• Your goal: Pull every line that holds the word "lines" from the entries.

[Data entries]
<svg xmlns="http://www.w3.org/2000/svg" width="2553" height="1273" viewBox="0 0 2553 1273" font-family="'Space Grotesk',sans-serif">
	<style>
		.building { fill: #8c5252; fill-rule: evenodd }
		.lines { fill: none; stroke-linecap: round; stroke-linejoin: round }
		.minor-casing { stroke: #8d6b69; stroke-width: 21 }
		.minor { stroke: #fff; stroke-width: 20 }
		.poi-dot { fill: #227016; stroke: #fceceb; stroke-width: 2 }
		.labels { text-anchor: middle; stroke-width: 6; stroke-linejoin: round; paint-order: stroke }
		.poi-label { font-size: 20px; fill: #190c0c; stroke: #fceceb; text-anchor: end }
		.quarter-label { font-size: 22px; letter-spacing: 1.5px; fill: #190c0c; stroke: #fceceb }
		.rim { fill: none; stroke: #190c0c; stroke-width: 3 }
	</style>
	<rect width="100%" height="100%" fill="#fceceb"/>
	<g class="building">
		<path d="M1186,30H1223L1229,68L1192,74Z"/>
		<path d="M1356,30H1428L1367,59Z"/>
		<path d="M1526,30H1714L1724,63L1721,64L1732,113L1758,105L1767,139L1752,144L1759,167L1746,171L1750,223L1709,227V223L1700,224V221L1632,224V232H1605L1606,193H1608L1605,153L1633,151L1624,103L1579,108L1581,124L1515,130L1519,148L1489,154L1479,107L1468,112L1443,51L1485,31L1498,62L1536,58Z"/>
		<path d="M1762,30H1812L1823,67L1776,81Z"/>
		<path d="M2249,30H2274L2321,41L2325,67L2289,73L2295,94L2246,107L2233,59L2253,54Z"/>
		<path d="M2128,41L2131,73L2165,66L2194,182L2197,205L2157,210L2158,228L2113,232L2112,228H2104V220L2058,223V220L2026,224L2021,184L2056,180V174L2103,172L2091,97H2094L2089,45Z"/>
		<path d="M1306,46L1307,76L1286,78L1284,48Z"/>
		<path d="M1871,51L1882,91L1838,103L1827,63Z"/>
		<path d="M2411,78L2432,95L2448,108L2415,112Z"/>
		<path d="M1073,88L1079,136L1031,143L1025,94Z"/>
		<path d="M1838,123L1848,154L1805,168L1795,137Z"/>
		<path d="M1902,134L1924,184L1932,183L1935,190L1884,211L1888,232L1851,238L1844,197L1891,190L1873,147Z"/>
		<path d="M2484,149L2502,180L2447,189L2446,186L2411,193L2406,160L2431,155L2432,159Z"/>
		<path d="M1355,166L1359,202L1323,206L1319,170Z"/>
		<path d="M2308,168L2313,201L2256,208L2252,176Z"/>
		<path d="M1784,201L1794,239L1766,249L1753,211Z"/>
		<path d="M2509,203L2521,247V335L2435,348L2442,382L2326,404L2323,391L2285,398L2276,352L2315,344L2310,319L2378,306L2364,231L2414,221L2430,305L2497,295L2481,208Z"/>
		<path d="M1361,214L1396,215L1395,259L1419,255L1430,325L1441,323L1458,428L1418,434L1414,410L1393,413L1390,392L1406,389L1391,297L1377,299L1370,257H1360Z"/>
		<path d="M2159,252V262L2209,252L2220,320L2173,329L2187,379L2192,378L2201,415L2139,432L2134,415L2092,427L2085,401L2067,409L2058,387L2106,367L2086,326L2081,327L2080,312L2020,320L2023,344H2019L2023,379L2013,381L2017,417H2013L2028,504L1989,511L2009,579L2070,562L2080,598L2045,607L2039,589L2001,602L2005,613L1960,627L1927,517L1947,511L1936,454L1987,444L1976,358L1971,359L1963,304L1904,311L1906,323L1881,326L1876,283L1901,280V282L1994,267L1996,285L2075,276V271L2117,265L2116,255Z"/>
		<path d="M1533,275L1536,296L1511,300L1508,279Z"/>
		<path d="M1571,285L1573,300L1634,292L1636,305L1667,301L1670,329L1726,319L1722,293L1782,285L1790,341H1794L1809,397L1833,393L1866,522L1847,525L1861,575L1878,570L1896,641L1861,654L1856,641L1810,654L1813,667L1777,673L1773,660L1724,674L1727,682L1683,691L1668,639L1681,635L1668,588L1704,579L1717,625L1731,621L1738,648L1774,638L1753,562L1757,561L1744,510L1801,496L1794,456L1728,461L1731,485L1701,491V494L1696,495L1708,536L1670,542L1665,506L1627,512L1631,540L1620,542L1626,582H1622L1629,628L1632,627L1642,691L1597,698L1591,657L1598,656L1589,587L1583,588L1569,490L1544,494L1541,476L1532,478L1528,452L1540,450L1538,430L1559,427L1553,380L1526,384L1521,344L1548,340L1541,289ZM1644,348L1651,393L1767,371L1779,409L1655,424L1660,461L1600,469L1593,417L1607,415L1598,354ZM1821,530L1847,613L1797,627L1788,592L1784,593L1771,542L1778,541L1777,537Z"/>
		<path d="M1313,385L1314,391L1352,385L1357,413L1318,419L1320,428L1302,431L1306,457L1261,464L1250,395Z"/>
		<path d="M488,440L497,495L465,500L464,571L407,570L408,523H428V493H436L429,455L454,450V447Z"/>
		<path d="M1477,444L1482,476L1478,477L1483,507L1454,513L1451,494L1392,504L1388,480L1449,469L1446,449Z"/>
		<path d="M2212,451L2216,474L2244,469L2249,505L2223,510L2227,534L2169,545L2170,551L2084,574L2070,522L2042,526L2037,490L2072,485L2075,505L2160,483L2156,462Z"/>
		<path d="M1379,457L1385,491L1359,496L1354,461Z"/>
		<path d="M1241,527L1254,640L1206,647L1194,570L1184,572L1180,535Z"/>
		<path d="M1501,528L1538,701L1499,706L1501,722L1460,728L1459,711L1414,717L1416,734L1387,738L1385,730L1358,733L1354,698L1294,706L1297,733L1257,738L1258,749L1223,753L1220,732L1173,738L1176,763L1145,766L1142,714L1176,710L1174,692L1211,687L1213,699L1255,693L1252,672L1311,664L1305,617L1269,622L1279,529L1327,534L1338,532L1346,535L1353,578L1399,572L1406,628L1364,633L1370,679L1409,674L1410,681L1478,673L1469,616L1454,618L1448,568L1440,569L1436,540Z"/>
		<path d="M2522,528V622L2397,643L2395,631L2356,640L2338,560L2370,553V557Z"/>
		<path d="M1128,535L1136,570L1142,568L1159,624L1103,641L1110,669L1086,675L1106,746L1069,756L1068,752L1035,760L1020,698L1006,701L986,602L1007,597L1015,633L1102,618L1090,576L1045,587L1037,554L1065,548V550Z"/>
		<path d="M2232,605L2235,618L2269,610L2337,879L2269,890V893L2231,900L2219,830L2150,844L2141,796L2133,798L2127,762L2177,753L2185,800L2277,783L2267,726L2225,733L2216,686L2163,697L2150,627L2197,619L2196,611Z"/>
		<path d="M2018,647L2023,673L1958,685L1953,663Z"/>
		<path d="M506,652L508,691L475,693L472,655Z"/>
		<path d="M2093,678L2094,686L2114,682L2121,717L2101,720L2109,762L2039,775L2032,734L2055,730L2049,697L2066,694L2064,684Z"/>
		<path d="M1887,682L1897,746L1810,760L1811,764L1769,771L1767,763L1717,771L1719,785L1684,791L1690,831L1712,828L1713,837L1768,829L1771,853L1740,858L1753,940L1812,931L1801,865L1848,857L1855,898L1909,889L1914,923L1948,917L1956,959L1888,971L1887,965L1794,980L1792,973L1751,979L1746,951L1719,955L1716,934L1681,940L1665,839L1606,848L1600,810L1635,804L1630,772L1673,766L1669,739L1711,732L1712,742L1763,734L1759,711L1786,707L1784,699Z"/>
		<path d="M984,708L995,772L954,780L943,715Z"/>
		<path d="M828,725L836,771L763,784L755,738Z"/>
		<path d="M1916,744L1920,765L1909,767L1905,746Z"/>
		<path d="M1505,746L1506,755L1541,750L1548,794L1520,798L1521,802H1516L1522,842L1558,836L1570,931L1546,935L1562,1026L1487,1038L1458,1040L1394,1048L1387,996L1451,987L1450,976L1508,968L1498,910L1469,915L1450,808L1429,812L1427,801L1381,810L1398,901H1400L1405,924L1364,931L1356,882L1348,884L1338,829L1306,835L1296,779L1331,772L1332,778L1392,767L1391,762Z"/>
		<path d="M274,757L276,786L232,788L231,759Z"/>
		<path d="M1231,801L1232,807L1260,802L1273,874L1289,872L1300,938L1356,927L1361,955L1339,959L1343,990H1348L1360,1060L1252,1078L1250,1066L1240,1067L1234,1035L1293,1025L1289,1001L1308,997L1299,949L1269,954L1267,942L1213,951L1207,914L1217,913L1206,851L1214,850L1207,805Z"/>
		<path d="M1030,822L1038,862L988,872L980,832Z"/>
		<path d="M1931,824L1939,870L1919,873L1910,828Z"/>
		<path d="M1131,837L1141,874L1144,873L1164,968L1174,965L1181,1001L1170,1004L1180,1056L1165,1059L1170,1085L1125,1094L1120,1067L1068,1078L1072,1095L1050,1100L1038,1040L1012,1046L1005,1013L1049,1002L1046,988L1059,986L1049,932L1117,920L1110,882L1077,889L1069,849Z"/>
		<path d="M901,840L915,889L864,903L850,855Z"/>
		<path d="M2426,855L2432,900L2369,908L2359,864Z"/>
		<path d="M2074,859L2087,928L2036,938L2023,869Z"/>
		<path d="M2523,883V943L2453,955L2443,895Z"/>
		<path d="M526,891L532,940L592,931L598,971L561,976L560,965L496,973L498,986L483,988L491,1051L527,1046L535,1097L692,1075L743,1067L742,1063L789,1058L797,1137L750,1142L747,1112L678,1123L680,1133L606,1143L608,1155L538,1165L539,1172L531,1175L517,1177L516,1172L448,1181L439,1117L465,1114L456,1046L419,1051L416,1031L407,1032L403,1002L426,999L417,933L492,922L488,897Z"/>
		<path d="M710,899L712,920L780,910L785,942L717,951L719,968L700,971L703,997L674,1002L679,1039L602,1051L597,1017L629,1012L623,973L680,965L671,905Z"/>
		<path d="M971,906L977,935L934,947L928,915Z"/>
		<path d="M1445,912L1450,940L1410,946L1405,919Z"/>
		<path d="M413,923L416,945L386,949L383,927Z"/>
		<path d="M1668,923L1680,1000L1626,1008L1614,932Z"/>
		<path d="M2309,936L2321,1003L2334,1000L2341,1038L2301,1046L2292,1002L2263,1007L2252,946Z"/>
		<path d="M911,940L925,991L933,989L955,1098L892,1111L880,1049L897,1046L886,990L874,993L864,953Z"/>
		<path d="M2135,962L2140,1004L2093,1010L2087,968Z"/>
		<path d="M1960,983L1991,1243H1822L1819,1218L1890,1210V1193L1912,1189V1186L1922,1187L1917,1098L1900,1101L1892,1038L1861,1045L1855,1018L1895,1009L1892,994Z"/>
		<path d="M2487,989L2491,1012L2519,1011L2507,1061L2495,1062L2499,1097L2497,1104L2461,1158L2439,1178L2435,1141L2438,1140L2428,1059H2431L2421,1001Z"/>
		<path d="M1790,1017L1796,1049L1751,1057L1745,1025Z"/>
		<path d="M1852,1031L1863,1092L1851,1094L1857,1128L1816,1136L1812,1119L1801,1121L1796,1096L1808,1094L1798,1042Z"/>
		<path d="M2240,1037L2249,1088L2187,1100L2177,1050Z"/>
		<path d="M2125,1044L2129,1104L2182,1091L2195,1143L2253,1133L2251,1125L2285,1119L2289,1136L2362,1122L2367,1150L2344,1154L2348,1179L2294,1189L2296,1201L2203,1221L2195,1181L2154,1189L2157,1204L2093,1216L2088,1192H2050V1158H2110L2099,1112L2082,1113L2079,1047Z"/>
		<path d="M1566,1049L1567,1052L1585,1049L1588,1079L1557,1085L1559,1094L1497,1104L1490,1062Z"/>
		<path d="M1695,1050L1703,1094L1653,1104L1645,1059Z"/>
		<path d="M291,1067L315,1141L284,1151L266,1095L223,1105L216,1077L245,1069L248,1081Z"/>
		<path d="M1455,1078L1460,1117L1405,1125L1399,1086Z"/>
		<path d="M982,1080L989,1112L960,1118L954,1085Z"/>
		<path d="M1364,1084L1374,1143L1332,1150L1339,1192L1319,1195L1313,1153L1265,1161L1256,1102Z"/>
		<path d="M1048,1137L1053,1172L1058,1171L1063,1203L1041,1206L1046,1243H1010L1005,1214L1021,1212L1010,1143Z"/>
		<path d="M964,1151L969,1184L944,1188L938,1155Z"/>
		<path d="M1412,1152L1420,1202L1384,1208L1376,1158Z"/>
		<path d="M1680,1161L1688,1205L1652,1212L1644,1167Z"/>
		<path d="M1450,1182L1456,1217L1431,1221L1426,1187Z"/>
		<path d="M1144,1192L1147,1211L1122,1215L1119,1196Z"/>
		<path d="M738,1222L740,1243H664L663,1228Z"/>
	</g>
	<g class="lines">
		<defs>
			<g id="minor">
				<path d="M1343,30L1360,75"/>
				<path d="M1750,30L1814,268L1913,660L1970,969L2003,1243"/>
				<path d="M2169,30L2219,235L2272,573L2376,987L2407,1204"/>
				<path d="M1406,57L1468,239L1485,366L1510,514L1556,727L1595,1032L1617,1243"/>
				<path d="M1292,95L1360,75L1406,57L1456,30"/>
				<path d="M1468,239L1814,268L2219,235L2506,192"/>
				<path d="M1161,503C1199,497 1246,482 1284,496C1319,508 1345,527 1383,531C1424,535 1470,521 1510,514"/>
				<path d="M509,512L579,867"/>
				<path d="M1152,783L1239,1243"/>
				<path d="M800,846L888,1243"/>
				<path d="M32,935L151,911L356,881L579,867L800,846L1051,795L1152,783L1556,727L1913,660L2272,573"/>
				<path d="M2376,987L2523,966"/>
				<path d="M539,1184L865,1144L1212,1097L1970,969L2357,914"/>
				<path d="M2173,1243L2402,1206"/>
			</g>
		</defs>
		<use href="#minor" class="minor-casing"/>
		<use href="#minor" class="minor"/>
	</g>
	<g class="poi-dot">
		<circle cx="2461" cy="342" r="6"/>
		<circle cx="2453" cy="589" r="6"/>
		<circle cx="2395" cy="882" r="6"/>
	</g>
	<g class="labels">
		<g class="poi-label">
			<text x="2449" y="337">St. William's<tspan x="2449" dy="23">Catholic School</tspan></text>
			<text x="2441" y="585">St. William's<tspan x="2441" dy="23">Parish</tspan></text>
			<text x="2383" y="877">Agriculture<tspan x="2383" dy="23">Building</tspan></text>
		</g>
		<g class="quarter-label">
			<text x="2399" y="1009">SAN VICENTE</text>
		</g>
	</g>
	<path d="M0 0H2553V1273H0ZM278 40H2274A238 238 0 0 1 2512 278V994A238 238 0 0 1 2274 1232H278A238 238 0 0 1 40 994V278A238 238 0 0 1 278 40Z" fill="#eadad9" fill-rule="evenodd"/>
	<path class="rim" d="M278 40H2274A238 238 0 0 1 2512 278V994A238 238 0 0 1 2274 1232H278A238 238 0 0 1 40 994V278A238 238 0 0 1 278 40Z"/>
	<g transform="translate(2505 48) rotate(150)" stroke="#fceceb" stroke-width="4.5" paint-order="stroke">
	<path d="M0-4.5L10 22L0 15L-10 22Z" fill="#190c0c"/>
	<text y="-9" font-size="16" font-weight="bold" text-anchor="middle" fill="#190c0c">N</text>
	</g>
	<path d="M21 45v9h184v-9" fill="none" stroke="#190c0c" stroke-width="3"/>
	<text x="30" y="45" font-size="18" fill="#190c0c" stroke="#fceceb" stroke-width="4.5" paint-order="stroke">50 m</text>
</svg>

• Expected answer:
		.lines { fill: none; stroke-linecap: round; stroke-linejoin: round }
	<g class="lines">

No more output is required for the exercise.